Qwen2.5 (Improved Prompt):

"Jesus said, '" (incomplete)

  • Keywords: 1/4 (25%)
  • ⚠️ Generation issue - incomplete output
  • This is a model limitation, not a prompt issue

Winner: OPUS-MT (but Qwen2.5 would likely succeed with longer max_new_tokens)


Summary Statistics

Metric OPUS-MT Qwen2.5 (Improved) Winner
Keyword Matching 81.8% (18/22) 68.2% (15/22) OPUS-MT
Naturalness Score 0.28 0.17 OPUS-MT
Religious Terminology 0/4 correct 4/4 correct Qwen2.5
Context Understanding Fair Good Qwen2.5
Completeness 100% 80% (1 incomplete) OPUS-MT

Key Insights

Quantitative Metrics vs Qualitative Assessment

Quantitative (Numbers):

  • OPUS-MT wins on keyword matching (81.8% vs 68.2%)
  • OPUS-MT wins on naturalness score (0.28 vs 0.17)

Qualitative (Quality):

  • Qwen2.5 wins on religious terminology (4/4 vs 0/4)

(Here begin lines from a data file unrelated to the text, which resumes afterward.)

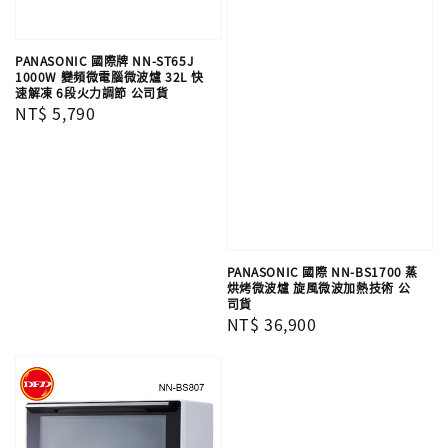
PANASONIC 國際牌 NN-ST65J
1000W 變頻微電腦微波爐 32L 快
速解凍 6段火力調節 公司貨
Regular
NT$ 5,790
price
PANASONIC 國際 NN-BS1700 蒸
烘烤微波爐 旋風微波加熱技術 公
司貨
Regular
NT$ 36,900
price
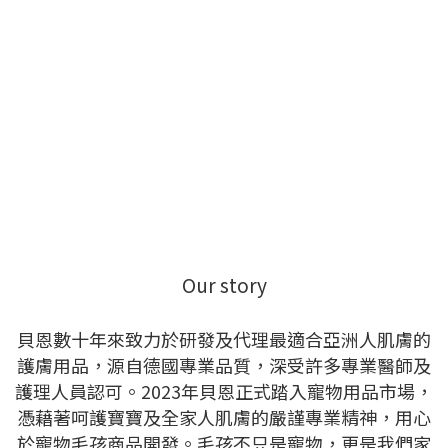
Our story
貝恩數十年來致力於研發及代理最適合亞洲人肌膚的
護膚用品，源自德國專業品質，深受許多專業醫師及
護理人員認可。2023年貝恩正式踏入寵物用品市場，
憑藉著呵護寶寶及全家人肌膚的嚴謹專業精神，用心
於寵物毛孩商品開發。毛孩不只是寵物，更是我們家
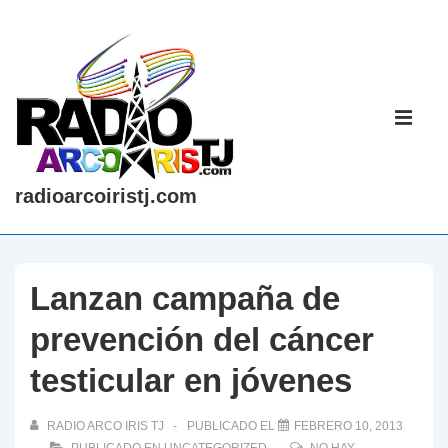
↓
Saltar
al
contenido
Navegaci
principal
principal
ME
radioarcoiristj.com
Lanzan campaña de
prevención del cáncer
testicular en jóvenes
RADIO ARCO IRIS TJ
PUBLICADO EL
FEBRERO 10, 2013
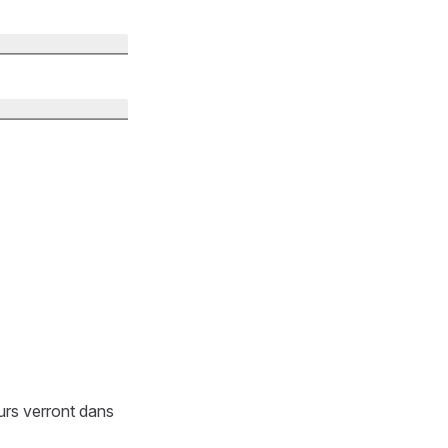
urs verront dans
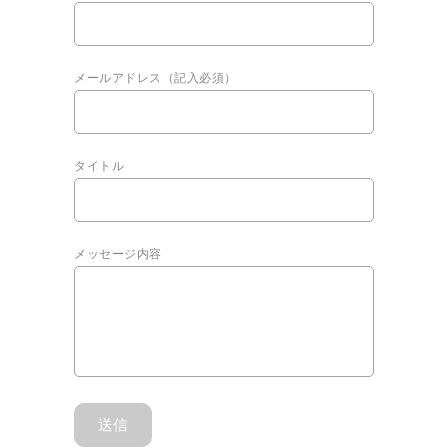
メールアドレス（記入必須）
タイトル
メッセージ内容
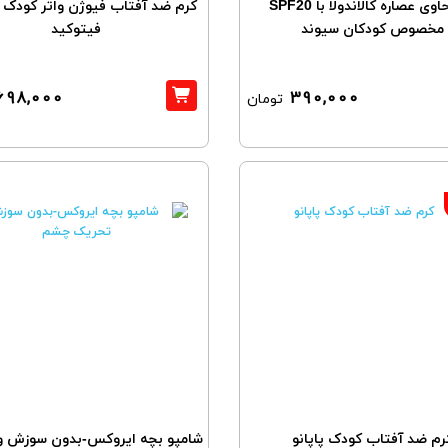
کرم حاوی عصاره کالاندولا با SPF20
مخصوص کودکان سیوند
فیتوکید
698,000
390,000
تومان
رم ضد آفتاب کودک پاپانو
شامپو بچه ایروکس-بدون سوزش و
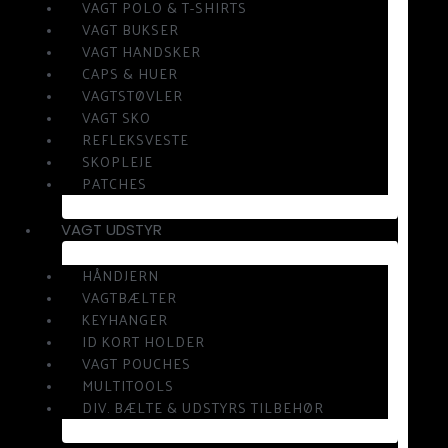
VAGT POLO & T-SHIRTS
VAGT BUKSER
VAGT HANDSKER
CAPS & HUER
VAGTSTØVLER
VAGT SKO
REFLEKSVESTE
SKOPLEJE
PATCHES
VAGT UDSTYR
HÅNDJERN
VAGTBÆLTER
KEYHANGER
ID KORT HOLDER
VAGT POUCHES
MULTITOOLS
DIV. BÆLTE & UDSTYRS TILBEHØR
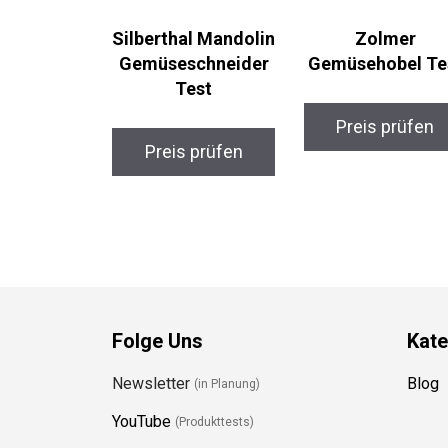
Silberthal Mandolin
Zolmer
Gemüseschneider
Gemüsehobel Te
Test
Preis prüfen
Preis prüfen
Folge Uns
Kate
Newsletter
Blog
(in Planung)
YouTube
(Produkttests)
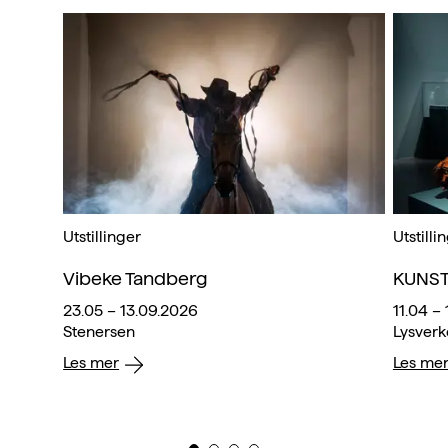
Utstillinger
Utstilli
Vibeke Tandberg
KUNST
23.05 – 13.09.2026
11.04 –
Stenersen
Lysverk
Les mer
Les me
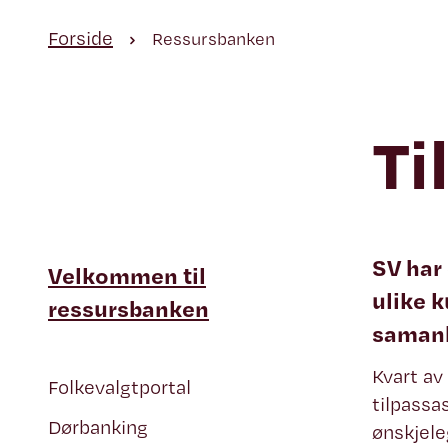
Forside
Ressursbanken
Ti
SV har 
Velkommen til
ulike 
ressursbanken
saman
Kvart av
Folkevalgtportal
tilpassas
Dørbanking
ønskjele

    • "God's Word" vs "words of God"
    • "Son" capitalized vs "son"
    • "mankind" vs "the people"
    • "passage" vs implicit reference
  • Qwen2.5 wins on context understanding

    • Better handling of biblical references
    • More appropriate tense usage
    • Better understanding of religious context

The Trade-off

OPUS-MT:

  • ✅ More reliable (always completes)
  • ✅ Faster
  • ✅ Lower memory usage
  • ⚠️ Less accurate religious terminology
  • ⚠️ Misses context nuances

Qwen2.5:

  • ✅ Better religious terminology
  • ✅ Better context understanding
  • ✅ More natural phrasing (when working)
  • ⚠️ Sometimes incomplete (fixable with longer max_new_tokens)
  • ⚠️ Slower
  • ⚠️ Higher memory usage

Recommendations

For Worship Program Generation

Use Qwen2.5 because:

  1. Religious terminology accuracy is critical - Qwen2.5 is significantly better (4/4 vs 0/4)
  2. Context matters - Biblical references need proper understanding
  3. Quality over speed - Worship programs are not time-critical

But:

  • Fix incomplete generation issue (increase max_new_tokens for quotes)
  • Add fallback to OPUS-MT if Qwen2.5 fails
  • Consider hybrid: Qwen2.5 for main content, OPUS-MT for quick items

Prompt Engineering Learnings

  1. Chat template helps - Using apply_chat_template() gives better results
  2. Lower temperature - 0.1 gives more focused output
  3. Shorter max_new_tokens - 128 is enough for most sentences
  4. ⚠️ Quotes need more tokens - Increase to 150-200 for quoted sentences
  5. System message helps - Specifying "Christian religious texts" improves terminology

Next Steps

  1. Increase max_new_tokens for quotes - Fix Test 5 incomplete issue
  2. Add fallback mechanism - Use OPUS-MT if Qwen2.5 fails
  3. Test with real documents - Verify with actual worship program content
  4. Optimize for production - Cache model, batch processing

Conclusion: With improved prompting, Qwen2.5 shows better quality for religious texts despite lower quantitative scores. The qualitative improvements (religious terminology, context understanding) outweigh the quantitative metrics for this use case.